Readers Choice: Foxs Sherron Inn

This is a weirdly cool place. The dim lighting, black paint peeling off the walls, and wobbly stage decorated by guitars, horns, and drum sets sit in stark contrast to the bright and busy milieu just outside on Collins Avenue. The portraits on the wall pay homage to recording stars of yesteryear, Elvis, Dean, and Frank among others, but the spotlight glares mostly for young hipsters prodded into belting out popular tunes as recent as 50 Cent's "In Da Club." The best time to visit is in the wee hours of the morning. You'll hear the strained crooning even before you enter; that's when hopped-up club hoppers usually drop in to see if they can be an American Idol, even if it's just in front of friends and barflies. Speaking of American Idols, last year's runner-up, Justin Guarini, is a regular there. He likes to show off and without Kelly or Simon around, he's always the best in the room. The true draw, though, are the drunken buffoons who muddle the spelled-out words to "Red, Red Wine." Don't be afraid to get up onstage. You might sound as good as you do in the shower.

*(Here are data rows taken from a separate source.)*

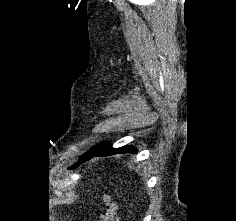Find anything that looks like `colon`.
I'll use <instances>...</instances> for the list:
<instances>
[{"label":"colon","instance_id":"1","mask_svg":"<svg viewBox=\"0 0 236 221\" xmlns=\"http://www.w3.org/2000/svg\"><path fill=\"white\" fill-rule=\"evenodd\" d=\"M100 221H120L118 204L111 195L104 197V210Z\"/></svg>","mask_w":236,"mask_h":221}]
</instances>
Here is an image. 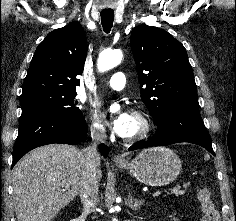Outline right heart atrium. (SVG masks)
I'll list each match as a JSON object with an SVG mask.
<instances>
[{
    "label": "right heart atrium",
    "instance_id": "right-heart-atrium-1",
    "mask_svg": "<svg viewBox=\"0 0 236 221\" xmlns=\"http://www.w3.org/2000/svg\"><path fill=\"white\" fill-rule=\"evenodd\" d=\"M90 132L96 139H104L107 136V126L105 122L95 113L90 116Z\"/></svg>",
    "mask_w": 236,
    "mask_h": 221
}]
</instances>
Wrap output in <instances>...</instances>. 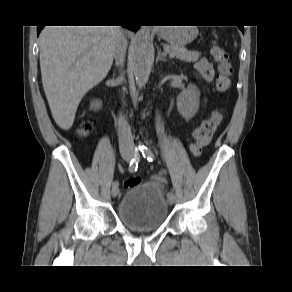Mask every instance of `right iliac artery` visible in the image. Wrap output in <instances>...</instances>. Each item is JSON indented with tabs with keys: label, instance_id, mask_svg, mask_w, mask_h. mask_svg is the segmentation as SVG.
<instances>
[{
	"label": "right iliac artery",
	"instance_id": "obj_1",
	"mask_svg": "<svg viewBox=\"0 0 292 292\" xmlns=\"http://www.w3.org/2000/svg\"><path fill=\"white\" fill-rule=\"evenodd\" d=\"M138 163H139V152L137 151L135 157L129 163V172L133 173L137 171ZM113 187H118V182L115 181L113 183Z\"/></svg>",
	"mask_w": 292,
	"mask_h": 292
}]
</instances>
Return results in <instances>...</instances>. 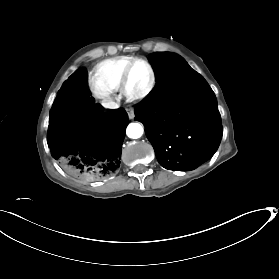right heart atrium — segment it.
<instances>
[{
	"label": "right heart atrium",
	"mask_w": 279,
	"mask_h": 279,
	"mask_svg": "<svg viewBox=\"0 0 279 279\" xmlns=\"http://www.w3.org/2000/svg\"><path fill=\"white\" fill-rule=\"evenodd\" d=\"M93 92H94L95 96L98 98H104L108 94V92H106L103 89L98 88L96 86H93Z\"/></svg>",
	"instance_id": "d8ad5b80"
}]
</instances>
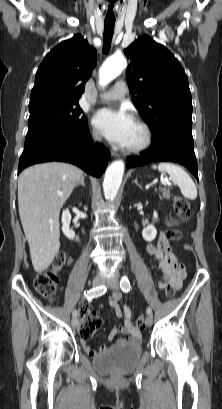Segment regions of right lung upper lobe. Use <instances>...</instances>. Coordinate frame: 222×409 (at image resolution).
<instances>
[{"instance_id":"1","label":"right lung upper lobe","mask_w":222,"mask_h":409,"mask_svg":"<svg viewBox=\"0 0 222 409\" xmlns=\"http://www.w3.org/2000/svg\"><path fill=\"white\" fill-rule=\"evenodd\" d=\"M97 53L81 34L53 48L39 66L29 108L78 101L96 65Z\"/></svg>"}]
</instances>
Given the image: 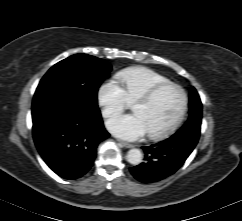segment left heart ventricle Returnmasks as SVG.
<instances>
[{"instance_id":"left-heart-ventricle-1","label":"left heart ventricle","mask_w":242,"mask_h":221,"mask_svg":"<svg viewBox=\"0 0 242 221\" xmlns=\"http://www.w3.org/2000/svg\"><path fill=\"white\" fill-rule=\"evenodd\" d=\"M181 103L180 92L177 89L168 88L150 104H134L132 111L141 117L147 133H154L165 129L174 121Z\"/></svg>"}]
</instances>
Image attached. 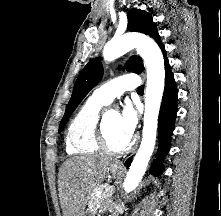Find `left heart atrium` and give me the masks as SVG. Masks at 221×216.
<instances>
[{
    "label": "left heart atrium",
    "mask_w": 221,
    "mask_h": 216,
    "mask_svg": "<svg viewBox=\"0 0 221 216\" xmlns=\"http://www.w3.org/2000/svg\"><path fill=\"white\" fill-rule=\"evenodd\" d=\"M120 124L124 134L131 138L136 130L138 116L136 110L131 105H126L119 114Z\"/></svg>",
    "instance_id": "left-heart-atrium-1"
}]
</instances>
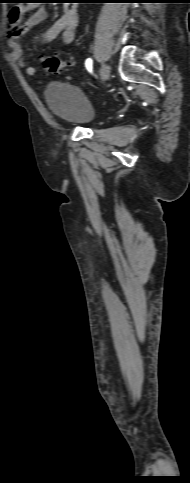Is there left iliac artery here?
<instances>
[{"label": "left iliac artery", "instance_id": "1", "mask_svg": "<svg viewBox=\"0 0 190 483\" xmlns=\"http://www.w3.org/2000/svg\"><path fill=\"white\" fill-rule=\"evenodd\" d=\"M85 66H86L87 70L92 73V59L91 58H88L85 61Z\"/></svg>", "mask_w": 190, "mask_h": 483}]
</instances>
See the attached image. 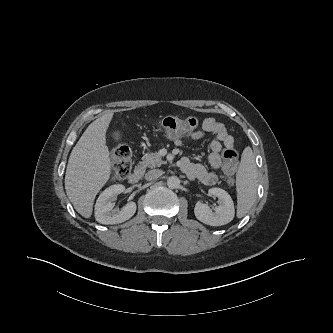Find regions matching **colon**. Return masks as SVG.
<instances>
[{"mask_svg":"<svg viewBox=\"0 0 333 333\" xmlns=\"http://www.w3.org/2000/svg\"><path fill=\"white\" fill-rule=\"evenodd\" d=\"M197 125L198 119L195 116L166 117L158 122L157 127L166 135L177 138L185 133L194 131ZM223 157L224 173L232 181L238 166V152L234 147H227L223 151ZM112 158L114 161L113 179L121 180L126 178L132 170L129 147L124 144L117 145L112 150Z\"/></svg>","mask_w":333,"mask_h":333,"instance_id":"colon-1","label":"colon"}]
</instances>
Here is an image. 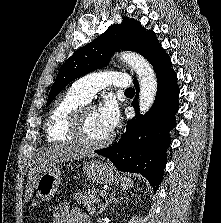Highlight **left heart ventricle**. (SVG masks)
<instances>
[{
    "label": "left heart ventricle",
    "instance_id": "obj_1",
    "mask_svg": "<svg viewBox=\"0 0 221 223\" xmlns=\"http://www.w3.org/2000/svg\"><path fill=\"white\" fill-rule=\"evenodd\" d=\"M109 135L110 133H108L102 126L97 115V111H87L84 118V138L90 142H98L105 139Z\"/></svg>",
    "mask_w": 221,
    "mask_h": 223
}]
</instances>
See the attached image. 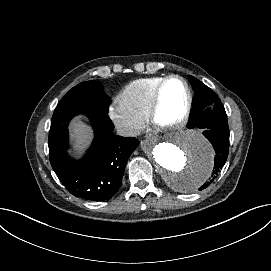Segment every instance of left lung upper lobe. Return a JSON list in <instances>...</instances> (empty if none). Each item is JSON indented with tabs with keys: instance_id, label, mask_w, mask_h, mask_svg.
<instances>
[{
	"instance_id": "1",
	"label": "left lung upper lobe",
	"mask_w": 271,
	"mask_h": 271,
	"mask_svg": "<svg viewBox=\"0 0 271 271\" xmlns=\"http://www.w3.org/2000/svg\"><path fill=\"white\" fill-rule=\"evenodd\" d=\"M188 79L194 90L191 119L198 116L202 109L208 105L221 102L217 94L204 83L189 75Z\"/></svg>"
}]
</instances>
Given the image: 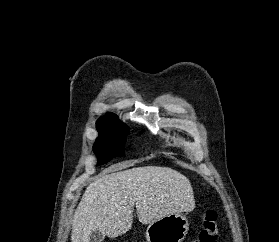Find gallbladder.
<instances>
[{"label":"gallbladder","instance_id":"gallbladder-1","mask_svg":"<svg viewBox=\"0 0 279 242\" xmlns=\"http://www.w3.org/2000/svg\"><path fill=\"white\" fill-rule=\"evenodd\" d=\"M103 239V234L97 230L92 232L90 235V242H102Z\"/></svg>","mask_w":279,"mask_h":242}]
</instances>
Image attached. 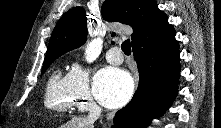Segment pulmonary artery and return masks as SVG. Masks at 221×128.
Wrapping results in <instances>:
<instances>
[{
  "mask_svg": "<svg viewBox=\"0 0 221 128\" xmlns=\"http://www.w3.org/2000/svg\"><path fill=\"white\" fill-rule=\"evenodd\" d=\"M106 60L112 65H120L123 62V54L120 48L112 47L106 53Z\"/></svg>",
  "mask_w": 221,
  "mask_h": 128,
  "instance_id": "1",
  "label": "pulmonary artery"
}]
</instances>
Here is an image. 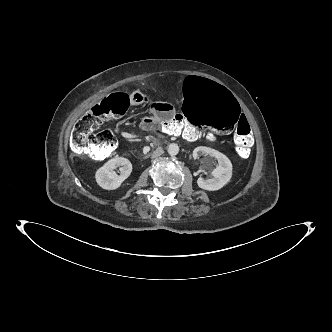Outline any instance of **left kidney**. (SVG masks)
Returning <instances> with one entry per match:
<instances>
[{
	"mask_svg": "<svg viewBox=\"0 0 332 332\" xmlns=\"http://www.w3.org/2000/svg\"><path fill=\"white\" fill-rule=\"evenodd\" d=\"M199 156H205L203 160L204 163H210L213 158L218 161V166L211 172V175L213 176L212 178L206 180L202 177L198 178L197 185L201 189L216 191L230 181L232 177V163L227 156L215 149L205 146H200L194 149V159L199 158Z\"/></svg>",
	"mask_w": 332,
	"mask_h": 332,
	"instance_id": "left-kidney-1",
	"label": "left kidney"
}]
</instances>
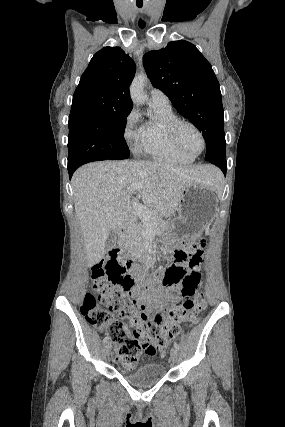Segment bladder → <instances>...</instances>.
<instances>
[{
	"label": "bladder",
	"mask_w": 285,
	"mask_h": 427,
	"mask_svg": "<svg viewBox=\"0 0 285 427\" xmlns=\"http://www.w3.org/2000/svg\"><path fill=\"white\" fill-rule=\"evenodd\" d=\"M165 367L160 363L143 365L136 370H121V375L137 387L158 383L165 375Z\"/></svg>",
	"instance_id": "bladder-1"
}]
</instances>
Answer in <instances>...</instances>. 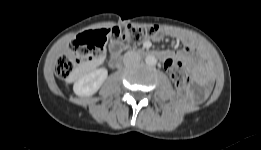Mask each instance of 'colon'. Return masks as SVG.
<instances>
[{
  "label": "colon",
  "instance_id": "1",
  "mask_svg": "<svg viewBox=\"0 0 261 150\" xmlns=\"http://www.w3.org/2000/svg\"><path fill=\"white\" fill-rule=\"evenodd\" d=\"M156 26H116L111 29H98L79 35L59 57L55 73L60 79H68L79 65L100 57L108 39L121 41L128 47H134L143 40L158 34ZM167 70L178 87H184L189 80L182 62L170 60Z\"/></svg>",
  "mask_w": 261,
  "mask_h": 150
}]
</instances>
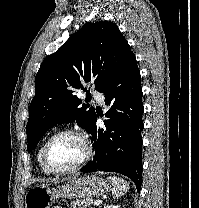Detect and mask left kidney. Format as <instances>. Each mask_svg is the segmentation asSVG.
<instances>
[{
	"instance_id": "1",
	"label": "left kidney",
	"mask_w": 199,
	"mask_h": 208,
	"mask_svg": "<svg viewBox=\"0 0 199 208\" xmlns=\"http://www.w3.org/2000/svg\"><path fill=\"white\" fill-rule=\"evenodd\" d=\"M104 208H120V207L116 205H107Z\"/></svg>"
}]
</instances>
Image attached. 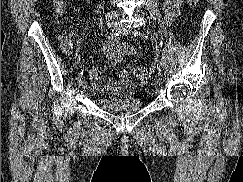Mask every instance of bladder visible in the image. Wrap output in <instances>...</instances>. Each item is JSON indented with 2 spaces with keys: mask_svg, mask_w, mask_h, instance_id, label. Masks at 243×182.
Segmentation results:
<instances>
[{
  "mask_svg": "<svg viewBox=\"0 0 243 182\" xmlns=\"http://www.w3.org/2000/svg\"><path fill=\"white\" fill-rule=\"evenodd\" d=\"M100 107L111 114H129L139 111L142 108V101L138 96H126L118 99L101 97Z\"/></svg>",
  "mask_w": 243,
  "mask_h": 182,
  "instance_id": "obj_1",
  "label": "bladder"
}]
</instances>
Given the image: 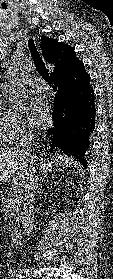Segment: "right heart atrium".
<instances>
[{
  "label": "right heart atrium",
  "mask_w": 113,
  "mask_h": 279,
  "mask_svg": "<svg viewBox=\"0 0 113 279\" xmlns=\"http://www.w3.org/2000/svg\"><path fill=\"white\" fill-rule=\"evenodd\" d=\"M31 127L23 120H15L13 124L14 137H24L31 133Z\"/></svg>",
  "instance_id": "obj_1"
}]
</instances>
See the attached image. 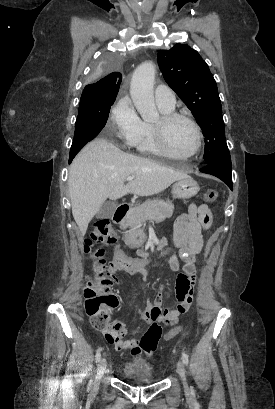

Ronnie, the Regis look-alike at the helm of the PA system, takes requests -- but don't be pushy, he can be a little impatient with rabble-rousers.

First there were the glory years in that wonderful hole in the wall on Calle Ocho, when the beautiful boys in Grupo Nostalgia used to jam till dawn with whatever master musician was in town, and Matt Dillon took to running around in a guayabera, smoking tabaco. Then there were the glamorous if not so glorious couple of years annexed to Jimmy'z at the Forge in Miami Beach, with film premieres and full-on concerts by Latin jazz greats, and really, really expensive drinks. The likes of Marc Anthony and Celia Cruz and James Olmos still stopped in, but the boys in the band began to look a little haggard. Even the unflappable Pepe Horta, proprietor and brainchild of the first two incarnations, grew tired and threatened to retire to Paris. And then there were those brief few months on the Miami River, with a boatload of investment capital breathing new life into Pepe's smile. And Yenyere, a new bunch of beautiful kids on the bandstand, breathing new life into the multimillion-dollar dance space that had earlier opened and closed under the name Rio. But by then Miami's love affair with postrevolutionary, pre-special-period Havana was over. Or maybe Miami's love affair with post-special-period Miami was over. Whatever the reason for the empty dance floor and the empty bar, our nostalgia for Nostalgia lives on.

Latin pop music is blowing up among young Hispanics with the tenacity of Shakira's wild blond locks. Play a Carlos Vives, Bacilos, or Maná track for this crowd, and the obligatory circles of young maidens will break out into song, all crooning toward the sky together as young men try to shuffle their rumps in between. Latin pop music drips with sexuality, and Friday nights at Señor Frog's are brimming with sexual energy. It's become the new mecca for Latin synergy among young Colombians, Dominicans, Boriquas, and Venezuelans. Warning: Don't load up on salsa before you shake, shake, shake.